As Fed meets, Wells Fargo predicts ten-year returns could reach 2.25%

Do not rule out a 10-year treasury yield of about 2.25% this year.

This is the message from Michael Schumacher, Wells Fargo Securities, ahead of the Federal Reserve’s interest rate decision on Wednesday.

“The fiscal stimulus is enormous, and vaccine deployment seems to be accelerating quite a bit – not just here in the US,” the firm’s macro strategy told CNBC’s Trading Nation on Tuesday. “A lot of things come together to boost returns.”

Still, Schumacher said his firm doubt Jerome Powell, the chairman of the Fed, would show immediate concern.

“He was pretty scary about the whole increase in returns. We think he will maintain that attitude tomorrow,” he said. “What we see at Wells Fargo is that he will not really try to slow it down.”

Instead, Schumacher said he expects Powell to link rising yields to a vote of confidence in the economic recovery, indicating that it is a catch-up movement for low inflation for such a long time.

“The world has never seen a coordinated reopening like this. Not even after World War II,” Schumacher said. He said he thought Powell would be willing to let inflation run above its 2% target for a while.

In December on “Trading Nation”, Schumacher predicted that Covid-19 vaccines would dramatically increase confidence and increase Treasury returns in 2021. So far this year, the standard yield for ten years is 77% higher. It closed at 1.62% on Tuesday.

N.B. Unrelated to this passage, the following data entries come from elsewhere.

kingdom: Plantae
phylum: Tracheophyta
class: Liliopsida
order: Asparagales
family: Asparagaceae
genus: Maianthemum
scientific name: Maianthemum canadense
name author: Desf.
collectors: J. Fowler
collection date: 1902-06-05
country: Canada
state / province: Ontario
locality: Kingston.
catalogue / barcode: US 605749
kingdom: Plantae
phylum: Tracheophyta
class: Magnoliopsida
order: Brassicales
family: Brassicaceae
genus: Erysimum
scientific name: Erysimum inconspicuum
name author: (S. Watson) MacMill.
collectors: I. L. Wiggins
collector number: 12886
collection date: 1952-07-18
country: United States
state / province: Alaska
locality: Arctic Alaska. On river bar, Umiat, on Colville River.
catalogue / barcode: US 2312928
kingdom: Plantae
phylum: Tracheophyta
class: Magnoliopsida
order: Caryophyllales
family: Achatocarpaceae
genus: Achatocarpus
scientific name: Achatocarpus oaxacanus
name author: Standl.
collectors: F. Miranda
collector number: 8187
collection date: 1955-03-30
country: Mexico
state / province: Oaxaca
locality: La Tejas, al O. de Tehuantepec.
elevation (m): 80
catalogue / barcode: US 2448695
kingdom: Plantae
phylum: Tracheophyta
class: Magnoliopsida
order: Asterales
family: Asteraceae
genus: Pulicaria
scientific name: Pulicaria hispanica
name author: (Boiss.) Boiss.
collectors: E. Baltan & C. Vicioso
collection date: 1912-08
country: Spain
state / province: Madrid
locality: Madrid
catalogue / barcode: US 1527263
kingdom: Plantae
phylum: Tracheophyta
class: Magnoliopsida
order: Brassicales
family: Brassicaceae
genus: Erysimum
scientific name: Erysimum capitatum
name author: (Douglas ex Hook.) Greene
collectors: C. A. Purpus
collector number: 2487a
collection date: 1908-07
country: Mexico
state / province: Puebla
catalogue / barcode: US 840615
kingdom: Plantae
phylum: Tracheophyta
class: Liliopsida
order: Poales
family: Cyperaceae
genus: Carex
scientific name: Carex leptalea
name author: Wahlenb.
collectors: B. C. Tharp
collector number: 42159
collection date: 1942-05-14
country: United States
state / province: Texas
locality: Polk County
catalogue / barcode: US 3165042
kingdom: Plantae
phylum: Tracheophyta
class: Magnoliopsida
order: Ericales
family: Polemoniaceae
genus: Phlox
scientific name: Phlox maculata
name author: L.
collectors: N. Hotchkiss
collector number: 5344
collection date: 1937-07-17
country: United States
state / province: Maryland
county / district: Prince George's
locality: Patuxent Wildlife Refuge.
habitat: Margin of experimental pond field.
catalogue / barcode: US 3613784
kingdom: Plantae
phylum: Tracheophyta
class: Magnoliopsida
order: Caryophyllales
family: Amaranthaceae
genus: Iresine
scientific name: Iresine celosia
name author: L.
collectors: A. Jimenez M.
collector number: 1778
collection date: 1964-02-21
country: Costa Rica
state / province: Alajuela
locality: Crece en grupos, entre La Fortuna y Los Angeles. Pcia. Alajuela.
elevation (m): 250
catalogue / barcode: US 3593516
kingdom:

“Yields started this year – if you focus on the 10-year treasury – just north of 90 basis points. It has risen by about 70 basis points this year,” he noted. “So, I would say 1.75% to 2%, can happen fast.”

According to Schumacher, the return could be more than 3% by next year. The level could encourage the Fed to raise rates sooner than Wall Street expects: 2022 instead of 2023, he said.

“The biggest risk … is that people underestimate the amount the economy is going backwards,” Schumacher said. “Maybe we’re all actually a little too conservative.”